Question

If $x_1,x_2,x_3,....$ are n values of the variable x, then mathematical averages, Arithmetic Mean (A.M.), Geometric Mean (G.M) and Harmonic Mean (H.M) are count by the following formulas's.

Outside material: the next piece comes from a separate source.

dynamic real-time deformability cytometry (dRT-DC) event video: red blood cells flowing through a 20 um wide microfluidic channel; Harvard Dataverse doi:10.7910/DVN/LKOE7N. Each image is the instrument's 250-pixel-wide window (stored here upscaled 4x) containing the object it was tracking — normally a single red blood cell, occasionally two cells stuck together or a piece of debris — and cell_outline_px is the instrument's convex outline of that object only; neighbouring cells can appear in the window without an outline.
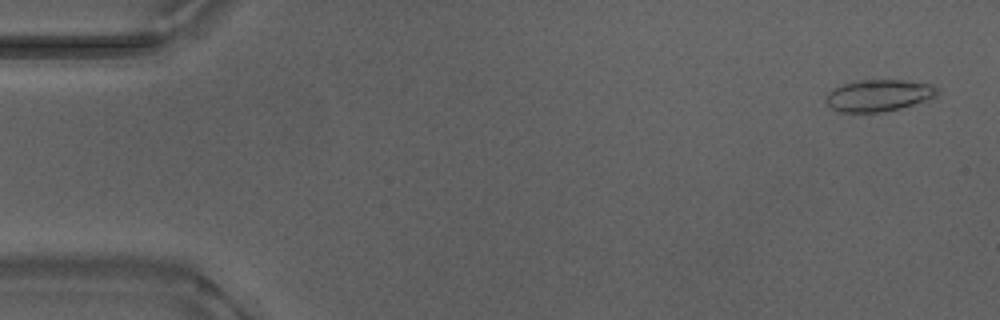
{"species": "Egyptian fruit bat (a non-hibernating species)", "species_latin": "Rousettus aegyptiacus", "temperature_condition": "warm", "stored_images_in_passage": 53, "camera_frame_rate_fps": 3000, "um_per_image_px": 0.085, "animal": {"sex": "male"}, "frame": {"image": 1, "passage_image": 2, "time_ms": 0.333, "image_size_px": [1000, 320], "cell_outline_px": [[940, 92], [936, 96], [900, 108], [880, 112], [840, 112], [832, 108], [824, 100], [824, 96], [832, 88], [856, 80], [900, 80], [932, 84]], "centroid_in_image_um": [74.63, 8.1], "position_along_channel_um": 10.4, "area_um2": 20.52}}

$A.M.=\frac{x_1+x_2+x_3+...+x_n}{n}=\frac{1}{n}\left\{\sum _{i=1}^n{x}_1\right\}\nless x_1>0$

$G.M.={(x_1\cdot x_2...x_n)}^{1/n}$ if each $x_1(i=1,2,....,n)$ is positive and

$H.M=\frac{n}{\frac{1}{x_1}+\frac{1}{x_2}+...+\frac{1}{x_n}}=\frac{1}{\frac{1}{n}{\sum }_{i=1}^n\left(\frac{1}{x_1}\right)}$

* In case of frequency distribution $x/f_1(i=1,2,...,n)$ where $f_1$ is the frequency of the variable $x_r$ then the calculation of A.M.is counted as $A.M=\sum _{i=1}^n{f}_1{x}_1/NwhereN=f_1+f_2....+f_n$

** If $w_1,w_2,....,w_{{}_n}$ be the weight assigned to the n values

$x_1,x_2,....,x_{{}_n}$ then weighted A.M is counted by $\frac{{\sum }_{i=1}^n{w}_1{x}_1}{{\sum }_{i=1}^n{w}_1}$

*** if $G_1,G_2$ are the G. M's of two series of sizes $n_1$ & $n_2$ respectively, then the geometric mean (G M.) of the combined series is counted by $\log (G.M)=\frac{n_1\log G_1+n_2\log G_2}{n_1+n_2}$

On the basis of above information answer the following questions,Consider the series 1,4,16,64,256, ......,$4^n$, then which of the following is not true?

• A. $A.M.=\frac{4^{n+1}-1}{3(n+1)}$
• B. $G.M.=2^n$
• C. $H.M.=\frac{3\cdot 4^n(n+1)}{4^{n+1}-1}$
• D. A.M.$=$G.M.$=$H.M.

Answer 1

The correct option is D A.M.$=$G.M.$=$H.M.

Given numbers are $4^0$, $4^1$, $4^2$, ..., $4^n$. So there are (n+1) numbers
$\therefore$ $A.M.=\frac{4^0+4^1+4^2+...+4^n}{n+1}$
$=\frac{4^{n+1}-1}{(n+1)(4-1)}$ {$S_n$ of $G.P.=\frac{a(r^n-1)}{r-1}$}
$=\frac{4^{n+1}-1}{3(n+1)}$

G.M. of $x_1$, $x_2$, ..., $x_n$ is ${(x_1{x}_2...x_n)}^{\frac{1}{n}}$
$\therefore$ G.M. of $(4^0,4^1,4^2,...,4^n)={(4^0{.4}^1{.4}^2....{.4}^n)}^{\frac{1}{n+1}}$
$=\left(4^{\frac{n(n+1)}{2}}\right)\frac{1}{n+1}$
$=4^{\frac{n}{2}}={\left(4^{1/2}\right)}^n$
$=2^n$

Again H.M. for (n+1) numbers $x_1$, $x_2$, ..., $x_{n+1}$ is given by
$H.M.=\frac{n+1}{\frac{1}{x_1}+\frac{1}{x_2}+...+\frac{1}{x_{n+11}}}$

$\therefore$ H.M. of $1,4,4^2,...,4^n$ is
$=\frac{n+1}{1+\frac{1}{4}+\frac{1}{4^2}+...+\frac{1}{4^n}}$
$=\frac{4^n(n+1)}{4^n+4^{n-1}+...+1}$
$=\frac{{3.4}^n(n+1)}{4^{n+1}-1}$

now A.M., G.M., H.M. are all different

$\therefore$ Choice (d) is the final choice, which is not true.